AhR is a prognostic marker for aggressive disease progression. High levels have been detected in T-cell leukemia and lymphoma, as well as in many solid cancer types, including glioblastoma, ovarian cancer and lung cancer. “Cancer cells constantly fuel the AhR pathway, as they produce kynurenine, the most prominent known activator of AhR in cancer, which results from the metabolism of the amino acid tryptophan,” says Gutcher. "In the tumor environment, we see high amounts of kynurenine binding to and activating the AhR."

 

And it does not stop with the suppression of immune response: research indicates that the AhR might also have a direct effect on cancer that is driving various stages of tumorigenesis, including cell proliferation, tissue invasion, angiogenesis, inflammation and metastasis.

 

"The AhR is found in different immune cells, from dendritic cells to professional antigen-presenting cells,” Gutcher continues. "Unlike checkpoint inhibitors, which predominantly target T cells, targeting the AhR pathway may allow us to affect more of the immune cell population in the tumor – diminishing the options of cancer cells to evade the body’s immune response.”


Moving ahead: Small solution, big impact

As a small molecule (SMOL), the AhR inhibitor may also give additional advantages: SMOLs are able to cross cell membranes and reach targets such as the AhR located inside the cells.
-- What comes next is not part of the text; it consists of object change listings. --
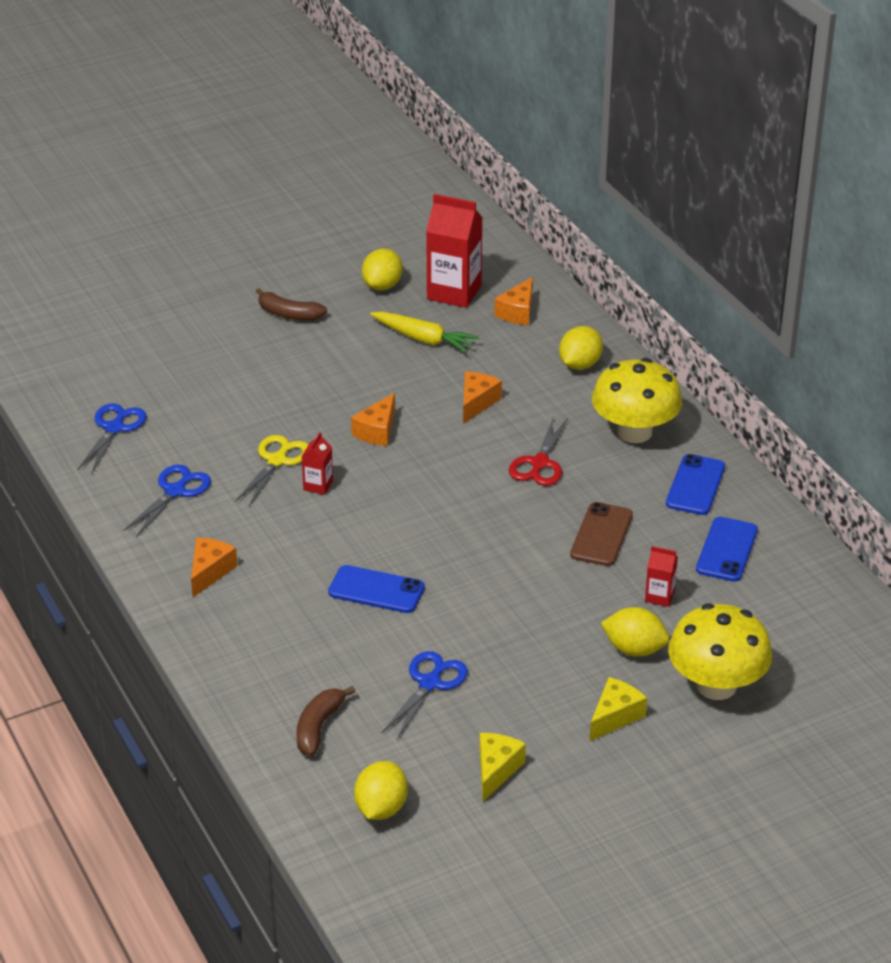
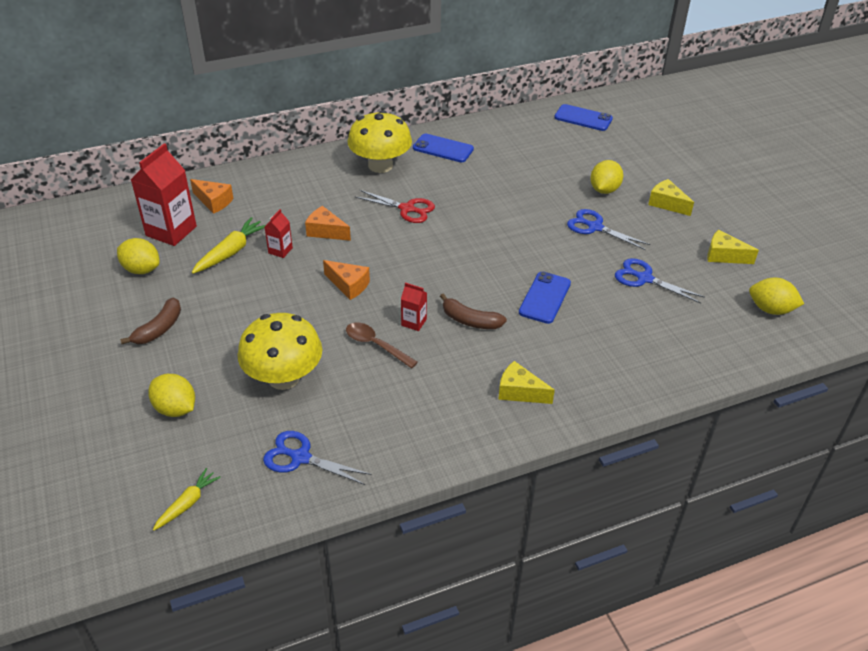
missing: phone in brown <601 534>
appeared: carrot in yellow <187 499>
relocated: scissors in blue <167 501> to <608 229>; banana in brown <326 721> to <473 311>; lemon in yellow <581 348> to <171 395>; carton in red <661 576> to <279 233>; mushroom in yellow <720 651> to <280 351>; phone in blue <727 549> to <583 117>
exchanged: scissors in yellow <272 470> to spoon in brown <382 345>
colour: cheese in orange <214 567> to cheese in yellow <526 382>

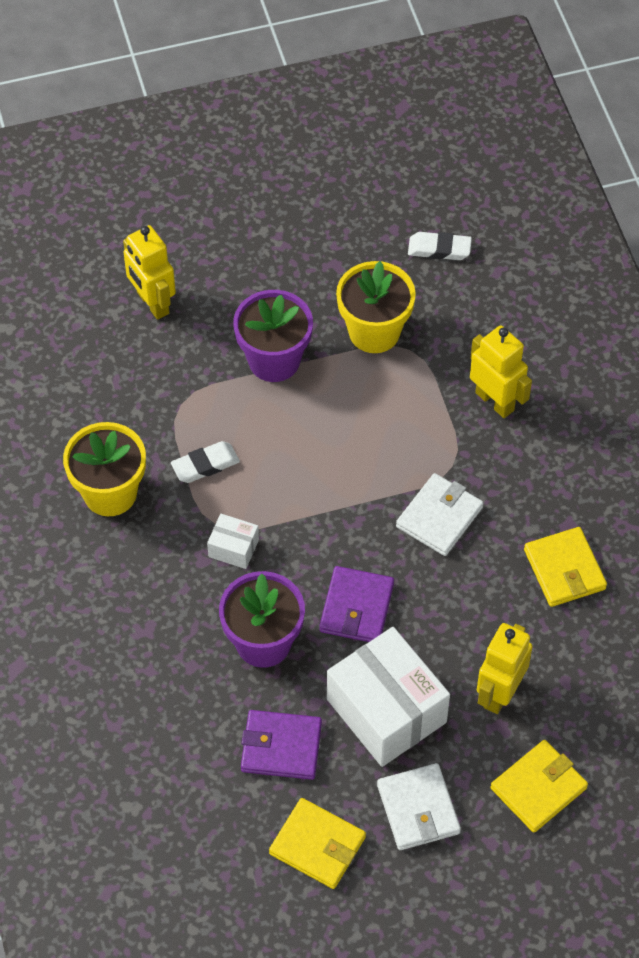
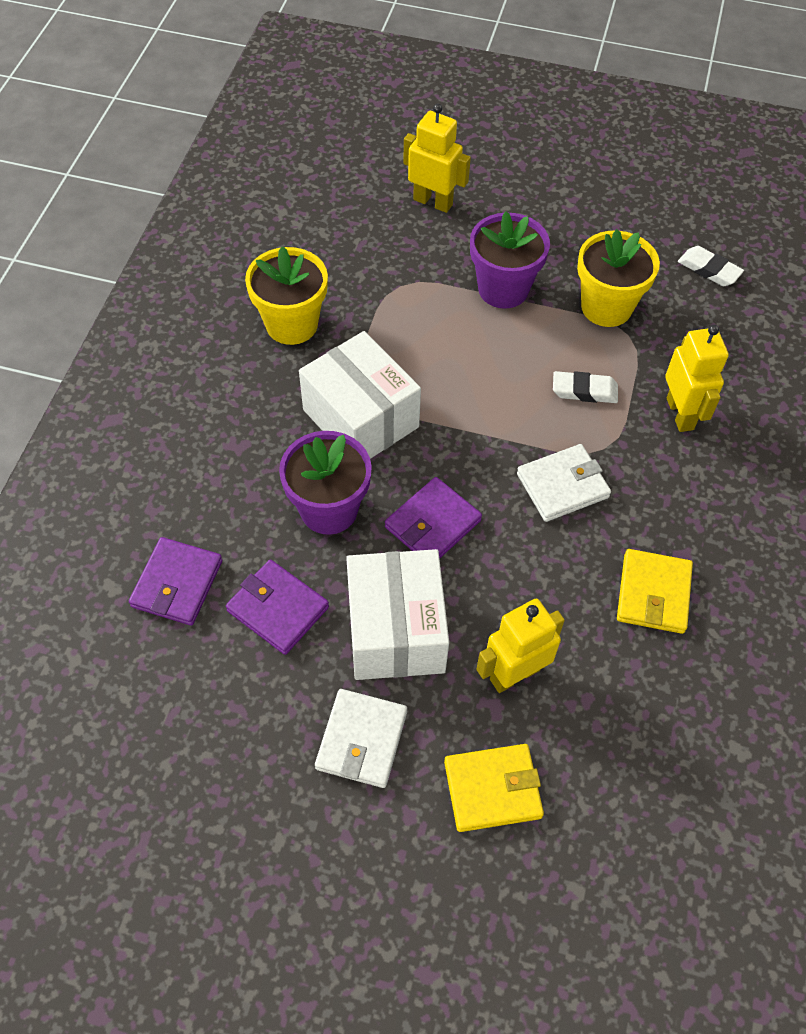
missing: wallet in yellow <317 843>
appeared: wallet in purple <175 581>
relocated: eraser in white <205 462> to <585 387>
spun: robot in yellow <149 272> = <437 158> 120 degrees clockwise
size: box in white <233 541> = <360 395> x2.18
It is also administered orally. “This allows for a more flexible treatment regimen as compared with antibodies, including the approved antibody ICIs,” says Gutcher.

 

Scientists from both Bayer and the DKFZ are excited to see if the AhR inhibitor can translate promising preclinical results to the clinic and help patients in their battle against cancer. With the start of the phase 1 clinical trial, Bayer is now solely responsible for its clinical development. Gutcher concludes: "We believe blocking the actions of the bad guy, AhR, could be a promising new approach for cancer immunotherapy.”